Our goals of a new regulatory system include:
- That a new stand-alone Regulatory Authority for traditional & natural health products be established. That it be completely separate from the Medicines Control Council (and soon to be established SAHPRA), and involve the creation of a new ministerial position as its head.
- That the 50 year old definition of a medicine in the Medicines and Related Substance Act (Act 101 of 1965), be amended to specifically exclude traditional & natural health products.
- That the regulations for complementary medicines passed in 2013 (as amended), be repealed in their entirety upon the establishment of the new Authority.
- That the continued unconstitutional discrimination by virtue to having different regulatory requirements for indigenous traditional medicines and non-indigenous medicines ends. All traditional medicines must be regulated on a level playing field.
- Persons appointed to run the new authority should be free of conflicts of interest, have expert knowledge of traditional & natural health philosophies and be generally acceptable to the industry.
- The availability of naturally occurring ingredients (or their ‘Generally Recognised As Safe’ (GRAS) synthetic equivalents) should only be restricted when there is robust evidence of harm. The same criteria should also apply for setting maximum dosage levels. Such restrictions should apply only to the form of the ingredient where harm was verifiably demonstrated.
- That the new regulatory authority be initially government funded at a level similar to other industries.
- That the new regulatory authority be internationally accepted and promoted for the benefit of exporters.
- That a multi-tiered structure for allowing natural health claims be established. Advertisers would be required to maintain appropriate research files for claims made at any level.

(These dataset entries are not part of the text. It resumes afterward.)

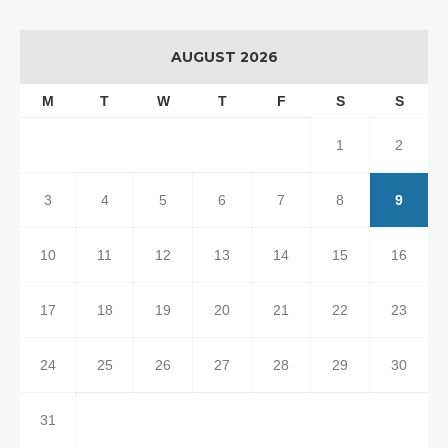
AUGUST 2026
M
T
W
T
F
S
S
1
2
3
4
5
6
7
8
9
10
11
12
13
14
15
16
17
18
19
20
21
22
23
24
25
26
27
28
29
30
31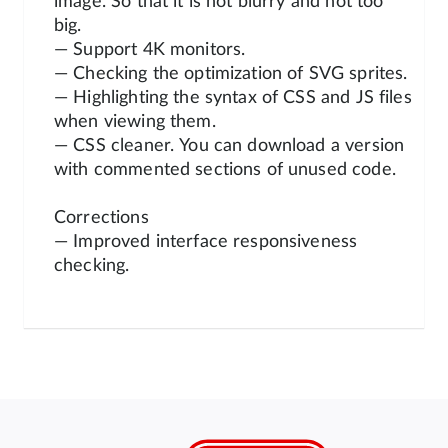
image. So that it is not blurry and not too
big.
— Support 4K monitors.
— Checking the optimization of SVG sprites.
— Highlighting the syntax of CSS and JS files
when viewing them.
— CSS cleaner. You can download a version
with commented sections of unused code.
Corrections
— Improved interface responsiveness
checking.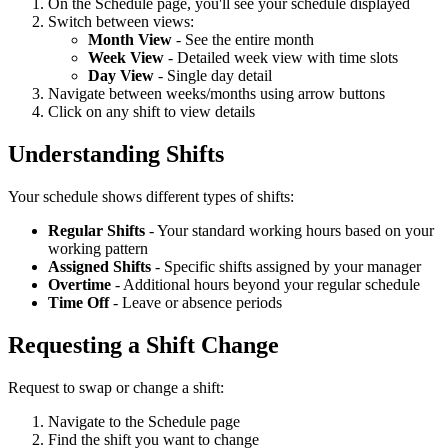
On the Schedule page, you'll see your schedule displayed
Switch between views:
Month View
- See the entire month
Week View
- Detailed week view with time slots
Day View
- Single day detail
Navigate between weeks/months using arrow buttons
Click on any shift to view details
Understanding Shifts
Your schedule shows different types of shifts:
Regular Shifts
- Your standard working hours based on your
working pattern
Assigned Shifts
- Specific shifts assigned by your manager
Overtime
- Additional hours beyond your regular schedule
Time Off
- Leave or absence periods
Requesting a Shift Change
Request to swap or change a shift:
Navigate to the Schedule page
Find the shift you want to change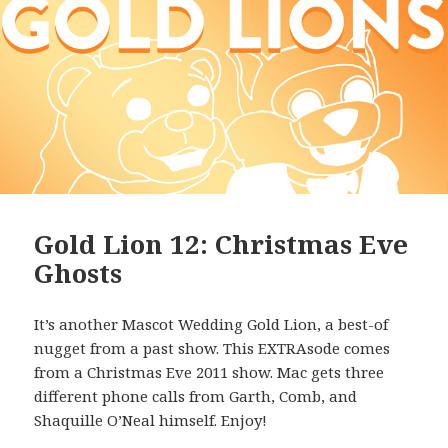
Gold Lion 12: Christmas Eve
Ghosts
It’s another Mascot Wedding Gold Lion, a best-of
nugget from a past show. This EXTRAsode comes
from a Christmas Eve 2011 show. Mac gets three
different phone calls from Garth, Comb, and
Shaquille O’Neal himself. Enjoy!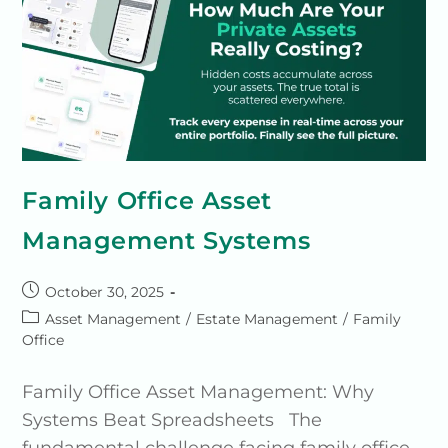
Family Office Asset
Management Systems
October 30, 2025
Asset Management
/
Estate Management
/
Family
Office
Family Office Asset Management: Why
Systems Beat Spreadsheets The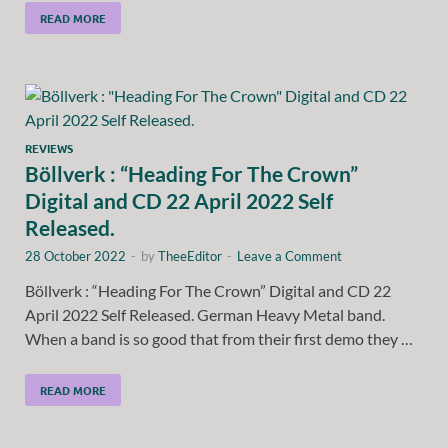
READ MORE
REVIEWS
Böllverk : “Heading For The Crown”
Digital and CD 22 April 2022 Self
Released.
28 October 2022
-
by
TheeEditor
-
Leave a Comment
Böllverk : “Heading For The Crown” Digital and CD 22
April 2022 Self Released. German Heavy Metal band.
When a band is so good that from their first demo they …
READ MORE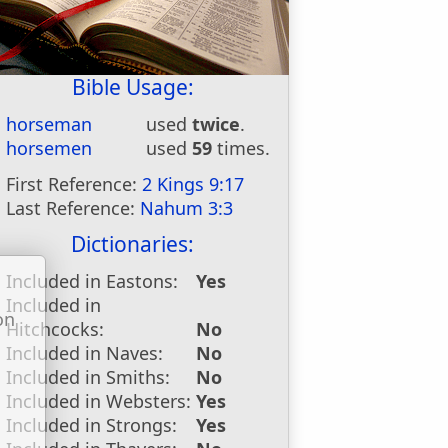
Bible Usage:
horseman
used
twice
.
horsemen
used
59
times.
First Reference:
2 Kings 9:17
Last Reference:
Nahum 3:3
Dictionaries:
Included in Eastons:
Yes
Included in
on
Hitchcocks:
No
u
Included in Naves:
No
Included in Smiths:
No
Included in Websters:
Yes
Included in Strongs:
Yes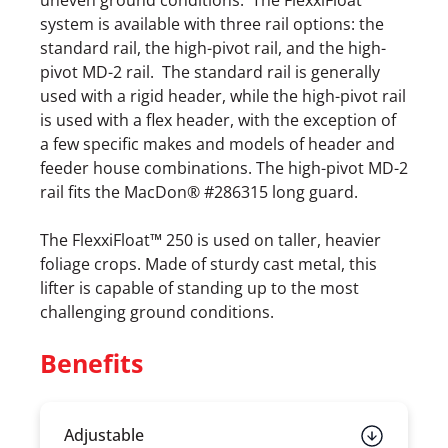
uneven ground conditions. The FlexxiFloat
system is available with three rail options: the
standard rail, the high-pivot rail, and the high-
pivot MD-2 rail. The standard rail is generally
used with a rigid header, while the high-pivot rail
is used with a flex header, with the exception of
a few specific makes and models of header and
feeder house combinations. The high-pivot MD-2
rail fits the MacDon® #286315 long guard.
The FlexxiFloat™ 250 is used on taller, heavier
foliage crops. Made of sturdy cast metal, this
lifter is capable of standing up to the most
challenging ground conditions.
Benefits
Adjustable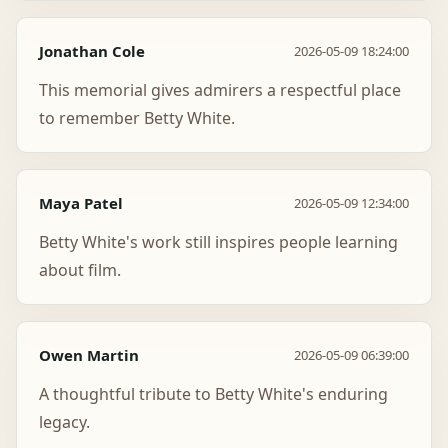
Jonathan Cole
2026-05-09 18:24:00
This memorial gives admirers a respectful place
to remember Betty White.
Maya Patel
2026-05-09 12:34:00
Betty White's work still inspires people learning
about film.
Owen Martin
2026-05-09 06:39:00
A thoughtful tribute to Betty White's enduring
legacy.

- That clear guidelines should exist to differentiate the validity of claims such as ‘clinically proven’, ‘supports’, or ‘may support’.
- That affordable, pragmatic testing requirements are established for importers of products from countries without a robust regulator, or for small and medium sized South Africa manufacturers
- That GMP is imposed on a sliding scale of potential risk, with most products produced from ‘Generally Recognised As Safe’ (GRAS) ingredients be maximally regulated under GMP suitable for foodstuffs.
- That all products, ingredients and dosages currently available in South Africa would be acceptable for sale in South Africa (grandfathering provisions).
- That efforts be made to educate medical practitioners on the benefits of certain nutritional supplements for non-critical medical conditions.
- That a penalties structure for lack of compliance be set at levels considered normal for other industries in South Africa.